Trailing the F-18 up close is the Dassault Aviation manufactured Rafale – M, a naval version of the renowned Rafale fighter aircraft. Dassault has claimed that the Rafale – M is one of the most advanced carrier-borne fighters in service and has stated that the aircraft is a true omni-role platform and says that it is well set to answer the requirements of the Indian Navy.
Even though the manufacturer is yet to conduct full-fledged trials of the aircraft aboard a STOBAR carrier, Dassault after sustained simulation trials has declared that the Rafale – M, with minute changes to the airframe and avionics, is indeed capable of operating from a STOBAR carrier. Serving aboard the lone French aircraft carrier – the Charles De Gaulle, the Rafale’s have been proving their technological might by launching precise and decisive attacks against ISIS strongholds in the Middle East.

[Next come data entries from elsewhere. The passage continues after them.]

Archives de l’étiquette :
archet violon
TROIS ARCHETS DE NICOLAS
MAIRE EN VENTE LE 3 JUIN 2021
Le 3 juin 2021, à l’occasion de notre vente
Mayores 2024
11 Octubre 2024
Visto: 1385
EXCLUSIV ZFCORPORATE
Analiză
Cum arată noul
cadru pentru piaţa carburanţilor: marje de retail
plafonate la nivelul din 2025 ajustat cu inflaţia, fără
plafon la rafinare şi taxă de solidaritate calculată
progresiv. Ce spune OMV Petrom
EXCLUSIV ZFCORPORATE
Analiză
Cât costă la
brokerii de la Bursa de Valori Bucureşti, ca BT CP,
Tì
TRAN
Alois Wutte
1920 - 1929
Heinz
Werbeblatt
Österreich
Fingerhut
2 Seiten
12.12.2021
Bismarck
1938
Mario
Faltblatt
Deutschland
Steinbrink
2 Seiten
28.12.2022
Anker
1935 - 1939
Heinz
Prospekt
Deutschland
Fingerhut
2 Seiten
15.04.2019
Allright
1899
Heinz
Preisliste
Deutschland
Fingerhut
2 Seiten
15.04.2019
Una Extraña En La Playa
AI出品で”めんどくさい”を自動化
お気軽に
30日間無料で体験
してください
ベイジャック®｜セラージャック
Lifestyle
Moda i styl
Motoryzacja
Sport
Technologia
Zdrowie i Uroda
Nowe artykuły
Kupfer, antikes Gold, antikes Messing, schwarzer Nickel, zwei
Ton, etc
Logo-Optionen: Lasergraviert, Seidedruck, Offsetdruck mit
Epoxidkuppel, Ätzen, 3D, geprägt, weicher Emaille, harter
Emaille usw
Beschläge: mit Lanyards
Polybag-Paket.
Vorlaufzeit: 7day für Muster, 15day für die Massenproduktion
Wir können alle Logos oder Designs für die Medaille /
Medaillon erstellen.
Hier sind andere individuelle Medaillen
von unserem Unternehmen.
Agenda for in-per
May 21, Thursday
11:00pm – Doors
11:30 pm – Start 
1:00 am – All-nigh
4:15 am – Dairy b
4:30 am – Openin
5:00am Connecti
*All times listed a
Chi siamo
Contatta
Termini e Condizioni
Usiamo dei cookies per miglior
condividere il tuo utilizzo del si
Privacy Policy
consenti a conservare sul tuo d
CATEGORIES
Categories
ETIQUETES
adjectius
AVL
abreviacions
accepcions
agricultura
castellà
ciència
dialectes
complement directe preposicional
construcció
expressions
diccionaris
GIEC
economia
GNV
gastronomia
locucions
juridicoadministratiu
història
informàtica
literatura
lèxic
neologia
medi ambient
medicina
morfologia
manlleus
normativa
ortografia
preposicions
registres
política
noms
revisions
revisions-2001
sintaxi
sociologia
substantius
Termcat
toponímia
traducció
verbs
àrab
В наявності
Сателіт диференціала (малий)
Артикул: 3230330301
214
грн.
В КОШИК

With the Air Force set to add 36 Rafale’s to its fleet, the commonality clause and the economoies of scale promises to level the field for Dassault. Further, several sources with the company have indicated that this commonality in the fleet will also reflect in the maintenance and life cost of the aircraft. Also, the French remains to be the only force operating the same aircraft for both land and naval based operations. Senior officials from France are learnt to have already given an elaborate presentation to the Indian Navy regarding their aircraft’s capabilities. For Dassault, the Indian Navy’s tender has come at crucial time when the manufacturer was scouting for customers to keep the Rafale line churning. Besides, the Rafale’s will also provide the French aerospace pioneer with an opportunity to make-up some lost ground in the Indian market.
Mikoyan is also working earnestly to back follow-on orders to its MiG-29K aircraft. The company is learnt to have held several rounds of discussions with the Navy to address their concerns. But the Navy, reliable sources say, is still not convinced with both the performance of the aircraft and also the availability rates of the platform. Even though this has dampened the offers of the company, Mikoyan is pressing ahead with its charge. Ilya Tarasenko, CEO, Mikoyan had recently commented that Mikoyan has submitted a detailed proposal to the Indian government, offering both transfer of technology and joint development of MiG-29 K jets with Indian companies.
Even though the contest looks more set for procuring twin-engine fighters, Swedish based Saab has jumped into the fray to offer its Gripen – M aircraft, a marinised version of the Gripen – E fighter. The Gripen – M, however, still is a concept and the company has now paced up the developmental program after receiving the RFI. The aircraft is being developed in United Kingdom with British expertise. Saab, which has already secured certification for the design module of Gripen – M, claims that it foresees no major challenges in developing a prototype aircraft. The company has stated that minimal airframe changes should enable the Gripen – E fighter to operate from an aircraft carrier.
The Indian Navy has, however, traditionally avoided opting for single-engine fighters as fighters operating in marinised environment are more prone to engine faults. Through the RFI, it is quite evident that the Navy has tilted towards twin-engine fighters. However, there exists the possibility of Navy eventually considering single-engine fighters taking into account the higher operating costs of the twin-engine fighters and also the safety records of the new generation power plants powered single engine fighters. Senior Naval officials speaking about the procurement program said that the selection process will largely be based on the technical and financial offers. The aircraft, according to them, is expected to operate from both STOBAR and CATOBAR configuration carriers in Air Defence (AD), Air to Surface Operations, Buddy Refuelling, Reconnaissance and EW missions.